• _Written request 1_
Answer these questions from the stock market article, one answer per line:
(a) What figure does the article give for the benchmark rate?
(b) What position does David Legeay hold, and at which firm?
(c) By how much did the Dow Jones industrial average fall, and where did it close?
• _Written request 2_
Decide whether each statement agrees with the stock market article. Answer yes or no and quote the words that decide it.
(a) The Fed's meeting is set for Sept. 21.
(b) The Standard & Poor's 500 index rose on Wednesday.
(c) Oil prices are going up.

Investors adopted a wait-and-see attitude on the economy, despite Federal Reserve Chairman Alan Greenspan’s improved assessment, and bid stocks modestly lower Wednesday as Wall Street waits for better economic and earnings news.

While Greenspan said the economy has “regained some traction” after the summer’s slowdown, investors looked past his congressional testimony, focusing instead on uncertainty about the health of the economy, third-quarter earnings pre-announcements and fiscal policy.

Greenspan gave no strong indications whether the Fed would raise interest rates at its meeting Sept. 21. While many analysts believe a quarter percentage point increase is likely, others wonder if election year politics will cause the Fed to skip a rate hike until November. The benchmark rate stands at 1.5 percent.

“Between the economy the way it is and the election coming up, I don’t think the Fed will raise rates this month,” said David Legeay, senior vice president at McDonald Financial Group. “It’s still a show-me recovery, and a lot of businesses are waiting to see how the economy fares and what the Fed will do before they make any big investments.”

The Dow Jones industrial average fell 29.43, or 0.3 percent, to 10,313.36.

Broader stock indicators were also lower. The Standard & Poor’s 500 index was down 5.03, or 0.4 percent, at 1,116.27, while the Nasdaq composite index dropped 7.92, or 0.4 percent, o 1,850.64.

With terror fears fading after the close of the political conventions and oil prices on the decline, investors are firmly focused on economic numbers, with an eye toward how the Fed will interpret the data when it looks at interest rates.

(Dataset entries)
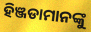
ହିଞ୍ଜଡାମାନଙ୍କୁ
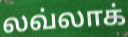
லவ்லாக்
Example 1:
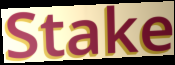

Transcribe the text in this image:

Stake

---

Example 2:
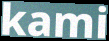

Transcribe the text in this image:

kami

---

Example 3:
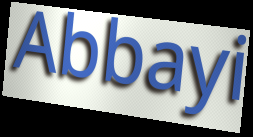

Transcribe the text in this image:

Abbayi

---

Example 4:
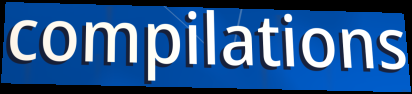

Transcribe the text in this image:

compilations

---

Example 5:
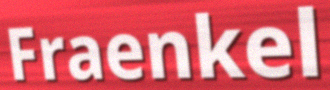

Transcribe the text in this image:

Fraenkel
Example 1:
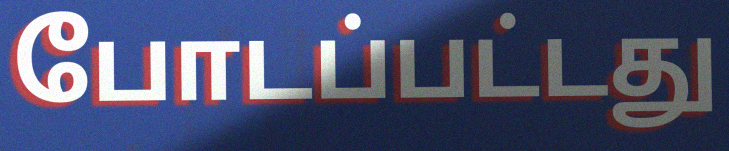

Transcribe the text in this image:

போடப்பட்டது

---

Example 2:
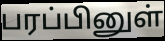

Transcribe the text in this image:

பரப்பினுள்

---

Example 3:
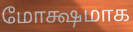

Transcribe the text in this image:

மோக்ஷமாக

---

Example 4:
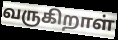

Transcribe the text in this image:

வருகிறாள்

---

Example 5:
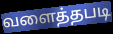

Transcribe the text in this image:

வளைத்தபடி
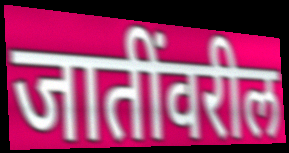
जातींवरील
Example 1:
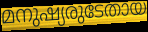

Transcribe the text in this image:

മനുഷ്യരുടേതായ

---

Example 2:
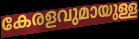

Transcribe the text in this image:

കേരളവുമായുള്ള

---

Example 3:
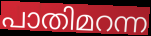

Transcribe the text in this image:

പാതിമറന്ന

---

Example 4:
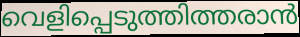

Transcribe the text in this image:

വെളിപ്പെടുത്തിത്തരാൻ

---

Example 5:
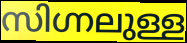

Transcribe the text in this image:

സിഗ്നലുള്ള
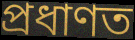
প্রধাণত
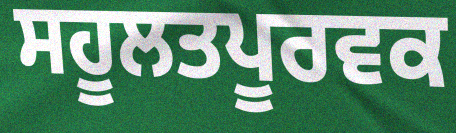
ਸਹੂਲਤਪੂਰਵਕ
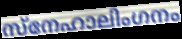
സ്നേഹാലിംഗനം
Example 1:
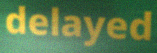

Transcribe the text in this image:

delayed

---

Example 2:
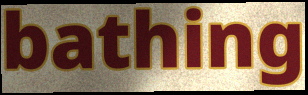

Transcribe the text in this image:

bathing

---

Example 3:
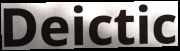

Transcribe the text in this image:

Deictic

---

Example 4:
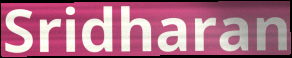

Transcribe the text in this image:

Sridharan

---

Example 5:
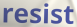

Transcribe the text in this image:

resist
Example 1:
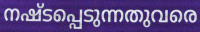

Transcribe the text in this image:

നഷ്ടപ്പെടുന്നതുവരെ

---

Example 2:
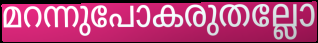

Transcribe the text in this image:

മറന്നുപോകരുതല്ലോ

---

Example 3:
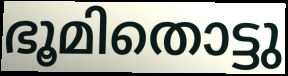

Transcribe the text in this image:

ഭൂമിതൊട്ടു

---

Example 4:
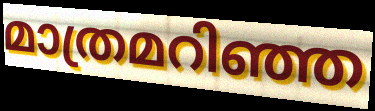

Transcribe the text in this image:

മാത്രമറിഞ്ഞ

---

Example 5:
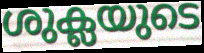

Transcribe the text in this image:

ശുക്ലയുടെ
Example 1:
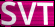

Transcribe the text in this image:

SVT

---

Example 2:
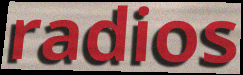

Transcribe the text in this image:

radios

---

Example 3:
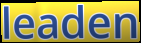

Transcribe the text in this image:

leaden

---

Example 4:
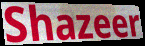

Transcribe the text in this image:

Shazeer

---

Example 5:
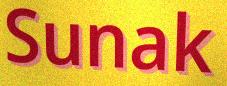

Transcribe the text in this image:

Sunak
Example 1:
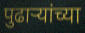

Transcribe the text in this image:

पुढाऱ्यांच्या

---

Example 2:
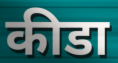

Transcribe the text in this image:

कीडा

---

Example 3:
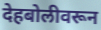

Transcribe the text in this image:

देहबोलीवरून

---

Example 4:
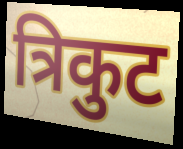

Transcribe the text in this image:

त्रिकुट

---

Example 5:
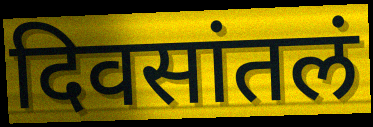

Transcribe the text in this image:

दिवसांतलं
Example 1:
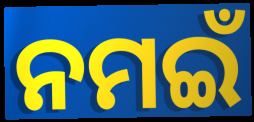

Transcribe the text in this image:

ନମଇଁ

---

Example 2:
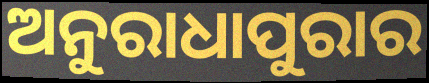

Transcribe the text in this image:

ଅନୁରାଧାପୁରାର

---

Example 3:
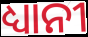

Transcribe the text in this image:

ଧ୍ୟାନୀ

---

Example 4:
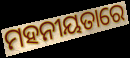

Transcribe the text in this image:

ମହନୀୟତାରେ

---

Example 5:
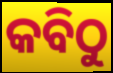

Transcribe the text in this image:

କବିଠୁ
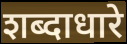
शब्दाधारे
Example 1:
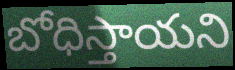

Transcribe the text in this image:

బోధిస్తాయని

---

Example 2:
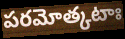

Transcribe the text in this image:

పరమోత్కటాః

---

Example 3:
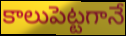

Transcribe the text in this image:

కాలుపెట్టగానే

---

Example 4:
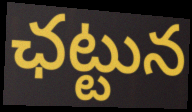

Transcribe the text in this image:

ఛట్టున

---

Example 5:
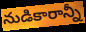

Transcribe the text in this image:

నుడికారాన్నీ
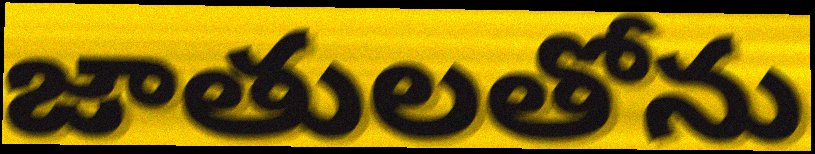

• _Exercise result 1_
(a) 1.5 percent
(b) Senior vice president at McDonald Financial Group
(c) It fell 29.43, or 0.3 percent, to 10,313.36.

• _Exercise result 2_
(a) Yes: "at its meeting Sept. 21"
(b) No: "The Standard & Poor’s 500 index was down 5.03, or 0.4 percent, at 1,116.27"
(c) No: "oil prices on the decline"